I'm not posting very often. Partly because there isn't much to report but also I haven't felt like it. I guess I'm busy enjoying being out and about and restoring my health. But it's been a mixed bag of feelings recently. I'm not happy with how I look so I'm feeling insecure. Last weekend all my eyebrows and eyelashes fell out. I had no idea that could still happen, considering chemo ended over a month ago. But according to everyone in my support group it is normal. I've got a lot more hair on my head and today I noticed there is a ton of hair on my legs, which is new - so that is encouraging. I might have to start shaving again soon - what a privilege!

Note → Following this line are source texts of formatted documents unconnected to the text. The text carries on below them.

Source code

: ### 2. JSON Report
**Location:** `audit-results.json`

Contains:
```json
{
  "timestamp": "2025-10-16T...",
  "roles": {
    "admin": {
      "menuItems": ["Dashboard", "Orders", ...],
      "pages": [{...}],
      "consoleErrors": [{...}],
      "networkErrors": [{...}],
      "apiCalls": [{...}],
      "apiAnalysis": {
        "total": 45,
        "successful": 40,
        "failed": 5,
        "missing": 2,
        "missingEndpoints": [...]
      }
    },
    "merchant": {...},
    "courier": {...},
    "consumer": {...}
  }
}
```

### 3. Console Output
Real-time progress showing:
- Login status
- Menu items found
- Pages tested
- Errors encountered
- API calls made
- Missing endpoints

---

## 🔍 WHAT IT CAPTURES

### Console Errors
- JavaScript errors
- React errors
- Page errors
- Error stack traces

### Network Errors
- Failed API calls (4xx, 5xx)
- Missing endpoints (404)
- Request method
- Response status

We weaned Minna of the bottle this past weekend so sleep has been a little difficult. She cries a lot more at bedtime and then wakes up at 5 instead of 6:30 starving. So we are exhausted. Despite the fatigue of parenthood I am finding that I am regaining strength each day. It's slow, no doubt about it, but still noticeable. The recovery from surgery is frustrating. I feel good - I'm not in any pain, I am totally mobile and driving and lifting things. But my doc says no rigorous activity for 8 weeks which stinks. I can hopefully start swimming next week. But I was hoping to start something else soon too. I guess it's a good way to force myself to slow down and really allow my body to heal from all the torture.

My main focus over the next couple of months is a whole bunch of soul searching. This whole journey has changed my life in more ways than I could have imagined. It's a lot to process and sort through but I have lots of support to help me get to a good place. It will be an uphill climb but I'm hoping the view from the top will be rewarding!